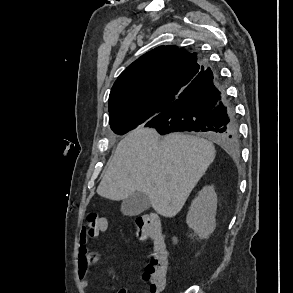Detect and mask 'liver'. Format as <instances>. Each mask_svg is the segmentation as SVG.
<instances>
[{
    "label": "liver",
    "mask_w": 293,
    "mask_h": 293,
    "mask_svg": "<svg viewBox=\"0 0 293 293\" xmlns=\"http://www.w3.org/2000/svg\"><path fill=\"white\" fill-rule=\"evenodd\" d=\"M214 158L215 148L206 139L182 133L161 138L155 129L141 126L118 144L97 193L119 201L142 192L158 214L171 218Z\"/></svg>",
    "instance_id": "6515ba94"
}]
</instances>
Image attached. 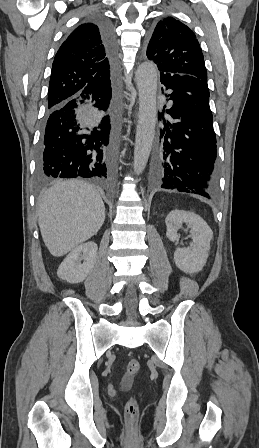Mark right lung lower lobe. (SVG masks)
<instances>
[{"mask_svg": "<svg viewBox=\"0 0 259 448\" xmlns=\"http://www.w3.org/2000/svg\"><path fill=\"white\" fill-rule=\"evenodd\" d=\"M88 22L99 28L111 71L116 55L113 27L102 18ZM112 87L111 83L102 91L81 94L47 108L36 154L38 181L109 176L116 136Z\"/></svg>", "mask_w": 259, "mask_h": 448, "instance_id": "right-lung-lower-lobe-1", "label": "right lung lower lobe"}]
</instances>
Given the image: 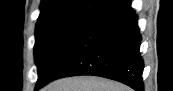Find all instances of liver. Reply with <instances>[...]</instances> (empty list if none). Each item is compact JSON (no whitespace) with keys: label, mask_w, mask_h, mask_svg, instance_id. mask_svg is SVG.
<instances>
[{"label":"liver","mask_w":173,"mask_h":91,"mask_svg":"<svg viewBox=\"0 0 173 91\" xmlns=\"http://www.w3.org/2000/svg\"><path fill=\"white\" fill-rule=\"evenodd\" d=\"M42 91H132L129 87L96 76H78L55 80Z\"/></svg>","instance_id":"liver-1"}]
</instances>
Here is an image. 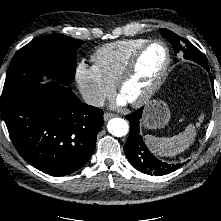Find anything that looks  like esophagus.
Returning a JSON list of instances; mask_svg holds the SVG:
<instances>
[{"label": "esophagus", "instance_id": "obj_1", "mask_svg": "<svg viewBox=\"0 0 221 221\" xmlns=\"http://www.w3.org/2000/svg\"><path fill=\"white\" fill-rule=\"evenodd\" d=\"M112 117H114V114H112V113L106 112V113L104 114V120H105V121H108V120L111 119Z\"/></svg>", "mask_w": 221, "mask_h": 221}]
</instances>
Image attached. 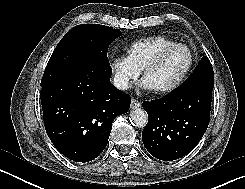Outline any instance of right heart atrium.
Here are the masks:
<instances>
[{
	"label": "right heart atrium",
	"mask_w": 245,
	"mask_h": 189,
	"mask_svg": "<svg viewBox=\"0 0 245 189\" xmlns=\"http://www.w3.org/2000/svg\"><path fill=\"white\" fill-rule=\"evenodd\" d=\"M110 69L115 85L121 90L128 89L140 74L126 56L114 58L110 63Z\"/></svg>",
	"instance_id": "1"
}]
</instances>
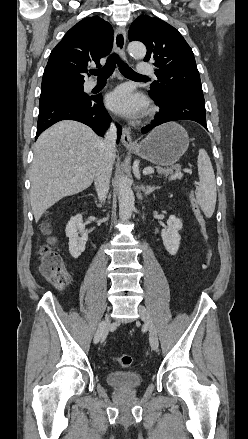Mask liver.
Instances as JSON below:
<instances>
[{
    "label": "liver",
    "mask_w": 248,
    "mask_h": 439,
    "mask_svg": "<svg viewBox=\"0 0 248 439\" xmlns=\"http://www.w3.org/2000/svg\"><path fill=\"white\" fill-rule=\"evenodd\" d=\"M102 143L90 127L70 120L56 123L38 137L30 167V202L36 222L62 198L91 186L102 161Z\"/></svg>",
    "instance_id": "6515ba94"
}]
</instances>
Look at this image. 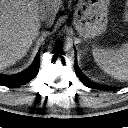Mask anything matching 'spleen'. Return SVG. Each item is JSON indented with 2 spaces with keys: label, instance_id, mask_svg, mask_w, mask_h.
Wrapping results in <instances>:
<instances>
[{
  "label": "spleen",
  "instance_id": "1",
  "mask_svg": "<svg viewBox=\"0 0 128 128\" xmlns=\"http://www.w3.org/2000/svg\"><path fill=\"white\" fill-rule=\"evenodd\" d=\"M97 65L107 74L120 81H128V43L121 49H98L92 50Z\"/></svg>",
  "mask_w": 128,
  "mask_h": 128
}]
</instances>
==========
▶ _Short exercise_:
Copy the stretch from the start of the items through the line containing "158L215 148L206 139L182", leaving the pictures out.

▶ _Response to this exercise_:
Detect and mask 'liver'. Format as <instances>. Each mask_svg is the segmentation as SVG.
<instances>
[{
    "label": "liver",
    "mask_w": 293,
    "mask_h": 293,
    "mask_svg": "<svg viewBox=\"0 0 293 293\" xmlns=\"http://www.w3.org/2000/svg\"><path fill=\"white\" fill-rule=\"evenodd\" d=\"M214 158L215 148L206 139L182 133L161 138L155 129L141 126L118 144L97 193L119 201L142 192L158 214L171 218Z\"/></svg>",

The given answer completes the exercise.